Occorre riconsiderare le convinzioni
Alla luce di queste informazioni, scaturite dallo studio, bisogna necessariamente ripensare alla considerazione che si ha della GenZ. La “recruting journey” va quindi ripensata da parte dei manager HR: dal linguaggio, ai cerimoniali, all’accoglienza, ai job title, all’iter di selezione e a tutto quello che si fa per “sembrare seri” oggi non convince più, né affascina. Il fattore “amichevole” è tornato ad essere importante per il 59% degli intervistati, mentre il 21% vorrebbe che l’azienda offrisse loro una piattaforma per prepararsi e aiutarli a “fare bella figura”. Questo perché l’incertezza regna sovrana: i giovani cercano risposte sui video tutorial sui social network: da “come affrontare un colloquio” a “come vestirsi per un colloquio di lavoro”.
Altro aspetto importante è che la Generazione Z, come detto in precedenza, vuole certezze e la ricerca di recensioni online sulle aziende è fondamentale. Il 30% del campione di ragazzi ascoltati da Zelo ha affermato di scegliere un’azienda in base alle recensioni dei dipendenti che legge online.

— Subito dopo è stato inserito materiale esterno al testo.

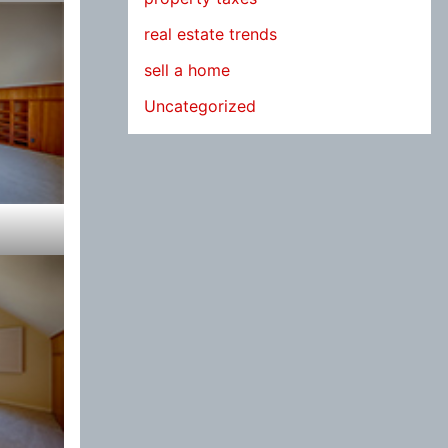
real estate trends
sell a home
Uncategorized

“La GenZ ci continua a sorprendere: vogliono realizzarsi, veder riconosciuto il proprio talento e sentirsi importanti tra i grandi, ma soffrono le regole e hanno un’allergia generazionale alle procedure e alle gerarchie. È questo ciò che spesso li fa etichettare come sfaticati, ma c’è bisogno che gli adulti cambino il proprio punto di vista: non si tratta di non voler lavorare, ma di avere una più spiccata sensibilità che rende i ragazzi bisognosi di essere riconosciuti per la loro unicità anche sul lavoro. I GenZ non si adattano a modelli standardizzati ma desiderano essere ascoltati e ricevere dei feedback chiari che dimostrino attenzione per la loro crescita professionale”, ha dichiarato Cecilia Nostro, Founder di Zelo. “Lavorando al fianco di HR e CEO abbiamo rilevato come sia fondamentale indagare con sincerità questa generazione così complicata e sfaccettata per risolvere il profondo fraintendimento che impedisce oggi di valorizzarne al meglio le skill. È un punto fondamentale per non avere un gap di professionisti nei prossimi anni e aiutare le aziende a costruire un mondo a prova di GenZ”.